Een klein werkpuntje zijn de rubberen luchtbalgen van de achtervering. Die moeten bij ons demo-exemplaar geregeld eens bijgeblazen worden: rechts elke paar maanden, links elke paar weken. Ongelijk opgepompte luchtbalgen zetten wel wat flex op de aluminium achterbrug. In de besloten QV-testgroep is het geen algemeen voorkomend euvel. Verder is de Quattrovelo naar goede velomobiel.nl gewoonte zeer onderhoudsarm.
Zoals hierboven vermeld is er ook een 'plus'-versie met meer ruimte voor de knieën.
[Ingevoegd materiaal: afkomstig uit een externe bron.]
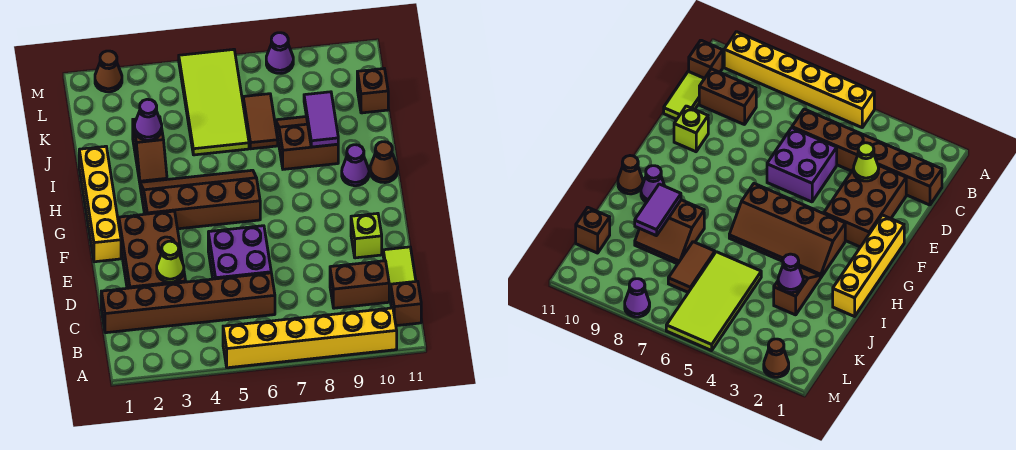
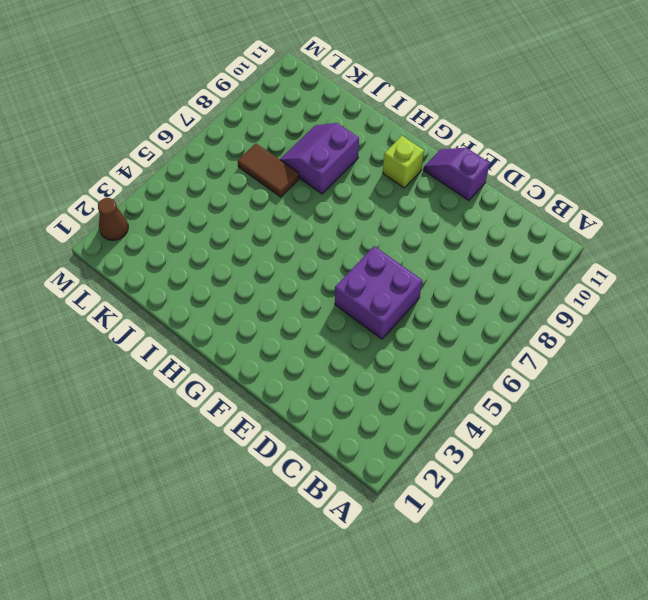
purple 1x2 slope [423,148,490,201] -> none
lime 1x1 brick [383,136,424,188] -> lime 1x1 brick moved to [351,213,382,258]
purple 2x2 slope [280,123,359,194] -> brown 2x2 slope [276,117,338,169]
none -> yellow 1x6 brick [223,308,397,368]
none -> brown 1x1 brick [391,281,421,326]
none -> brown 1x6 brick [101,273,275,333]

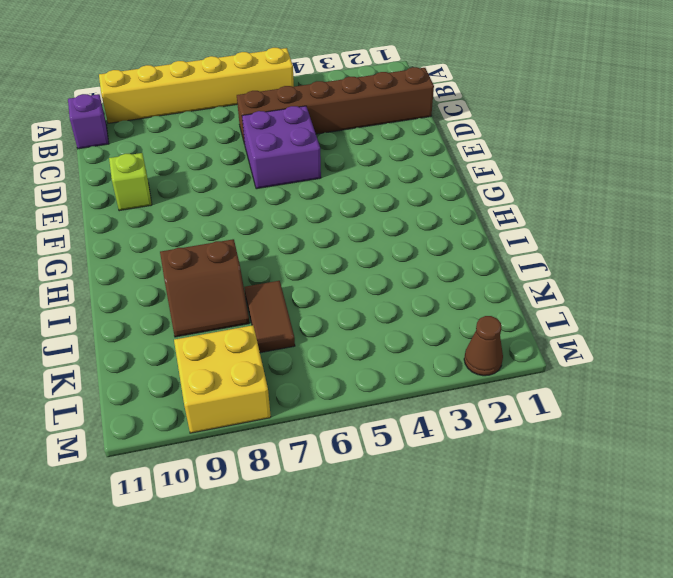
purple 1x1 brick [68,94,109,149] -> brown 1x1 brick [391,281,421,326]
yellow 2x2 brick [174,325,271,433] -> purple 1x1 cone [266,33,293,73]
none -> brown 1x2 brick [330,261,389,308]
none -> lime 1x2 tile [383,247,416,302]
none -> brown 2x3 brick [119,211,186,288]

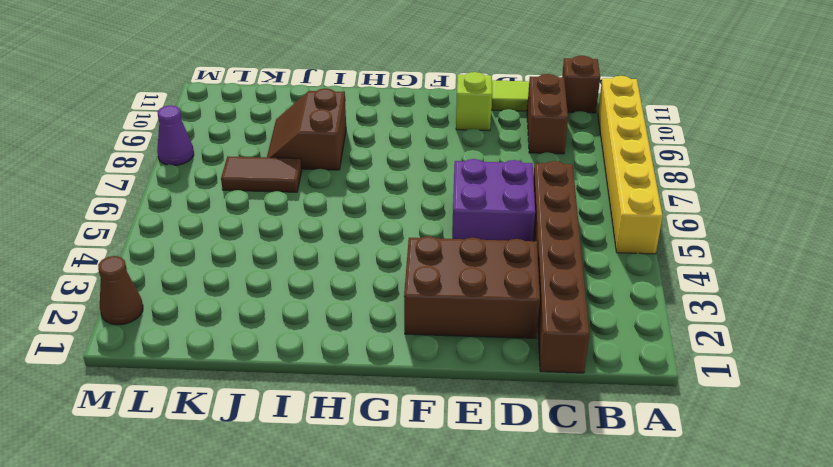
none -> yellow 1x4 brick [79,146,121,262]
none -> brown 2x4 slope [140,170,260,229]
none -> purple 1x1 cone [342,145,369,186]

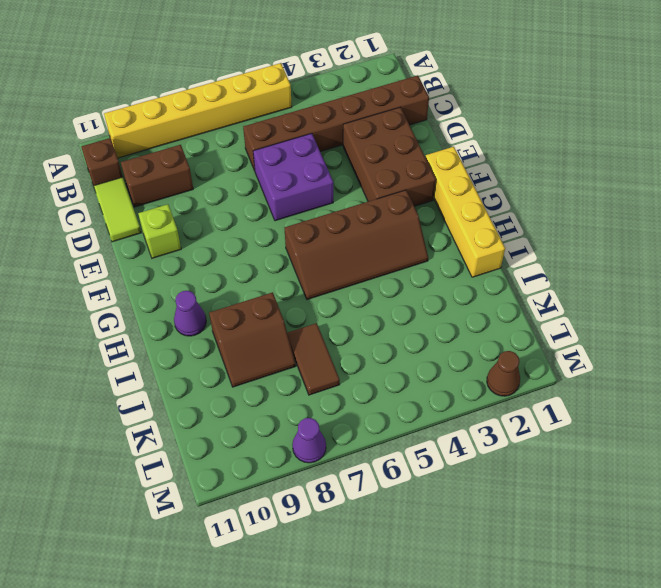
none -> brown 1x1 cone [370,142,398,183]
none -> brown 1x2 slope [133,117,167,182]
none -> lime 2x4 tile [179,49,249,155]

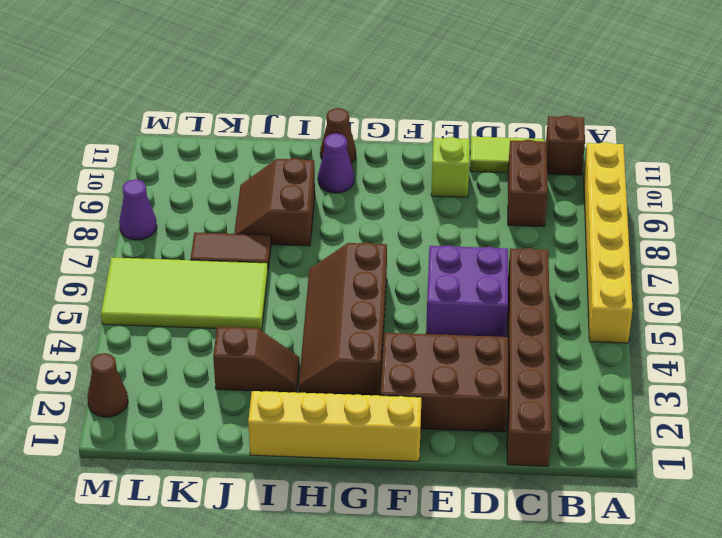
none -> brown 1x1 brick [357,69,388,113]
none -> lime 1x1 cone [157,241,184,282]
none -> purple 1x2 tile [304,92,338,147]

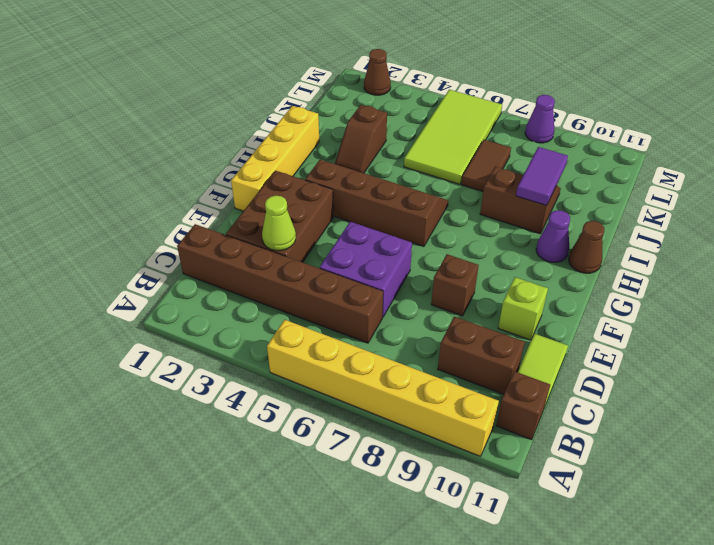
brown 1x1 brick [431,254,479,316] -> brown 1x1 brick moved to [357,69,388,113]
none -> purple 1x1 cone [134,99,162,140]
Met mijn 1.86m moet ik zelf met een 10mm ventisit rijden. Sowiezo bestel ik hybrides in plus-versie omdat er iets meer hoogte nodig is voor de kettinglijn.
Ondertussen blijkt dit comment uitgegroeid tot een deftige blogpost, ik zal 'm met tijd en boterhammen nog eens verder uitwerken op de blog.